130 000 HIV patients resist drugs

Tichafara Bepe

OVER 130 000 people living with HIV and Aids in Zimbabwe have become resistant to currently available anti-retroviral drugs.

Medical experts say people can become drug resistant after defaulting treatment or via direct infection of a drug resistant strain of the virus.

According to a new HIV and Aids report, the number of HIV drug resistant patients in Zimbabwe is “too high” and has attracted a ‘red flag’ from the World Health Organisation.

An estimated 1,3 million Zimbabweans are living with HIV, and more than ten percent of these are resistant to first line ARVs.

In its Global Action Plan on HIV Drug Resistance July 2018 progress report, WHO said, “HIV drug resistance among people starting or restarting antiretroviral therapy (pretreatment HIV drug resistance) has been increasing annually after the roll-out of antiretroviral therapy commenced”, said the global health body.

“The Global Action Plan was introduced in 2017 after realisation by WHO that there was continued increase in HIV drug resistance by patients in Sub Saharan Africa.

“Zimbabwe is among countries that are on WHO’s watch list of countries with a high prevalence of this strain at over 10 percent of HIV patients.”

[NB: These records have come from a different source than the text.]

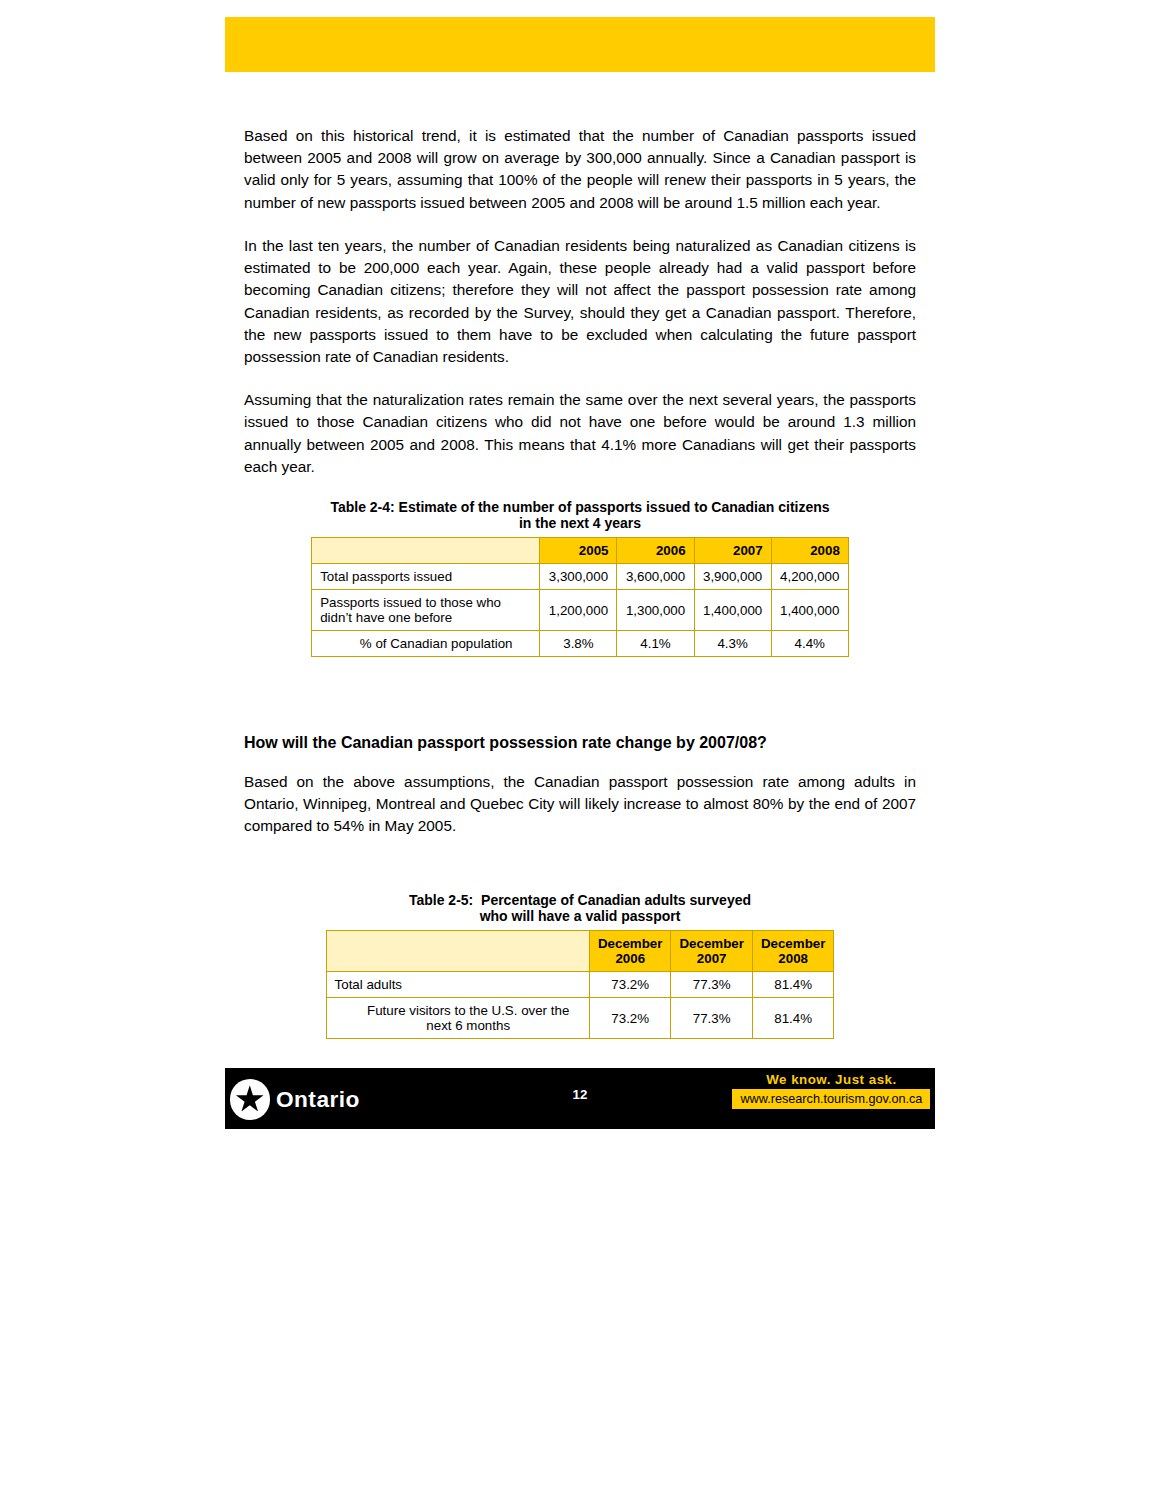Based on this historical trend, it is estimated that the number of Canadian passports issued between 2005 and 2008 will grow on average by 300,000 annually. Since a Canadian passport is valid only for 5 years, assuming that 100% of the people will renew their passports in 5 years, the number of new passports issued between 2005 and 2008 will be around 1.5 million each year.
In the last ten years, the number of Canadian residents being naturalized as Canadian citizens is estimated to be 200,000 each year. Again, these people already had a valid passport before becoming Canadian citizens; therefore they will not affect the passport possession rate among Canadian residents, as recorded by the Survey, should they get a Canadian passport. Therefore, the new passports issued to them have to be excluded when calculating the future passport possession rate of Canadian residents.
Assuming that the naturalization rates remain the same over the next several years, the passports issued to those Canadian citizens who did not have one before would be around 1.3 million annually between 2005 and 2008. This means that 4.1% more Canadians will get their passports each year.
Table 2-4: Estimate of the number of passports issued to Canadian citizens in the next 4 years
| | 2005 | 2006 | 2007 | 2008 |
| --- | --- | --- | --- | --- |
| Total passports issued | 3,300,000 | 3,600,000 | 3,900,000 | 4,200,000 |
| Passports issued to those who didn’t have one before | 1,200,000 | 1,300,000 | 1,400,000 | 1,400,000 |
| % of Canadian population | 3.8% | 4.1% | 4.3% | 4.4% |
How will the Canadian passport possession rate change by 2007/08?
Based on the above assumptions, the Canadian passport possession rate among adults in Ontario, Winnipeg, Montreal and Quebec City will likely increase to almost 80% by the end of 2007 compared to 54% in May 2005.
Table 2-5: Percentage of Canadian adults surveyed who will have a valid passport
| | December 2006 | December 2007 | December 2008 |
| --- | --- | --- | --- |
| Total adults | 73.2% | 77.3% | 81.4% |
| Future visitors to the U.S. over the next 6 months | 73.2% | 77.3% | 81.4% |
Ontario
12
We know. Just ask.
www.research.tourism.gov.on.ca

The report’s findings shows that women and children are more vulnerable to the strain of the virus in comparison to men.

“Children represent a very vulnerable population: half of children newly diagnosed with HIV are infected with a virus harbouring resistance to efavirenz and nevirapine (first line ARVs)”, reads the report.

“As for women, they are two times more likely than men to have a drug resistant HIV, posing a significant challenge to the elimination of mother-to-child transmission of HIV and to maternal as well as child health outcomes.”

The reports further states that a timely switch from first line ARVs to second line treatment helps patients drug resistant patients suppress their viral load.

Second line HIV treatment costs 24 percent more than first line treatment.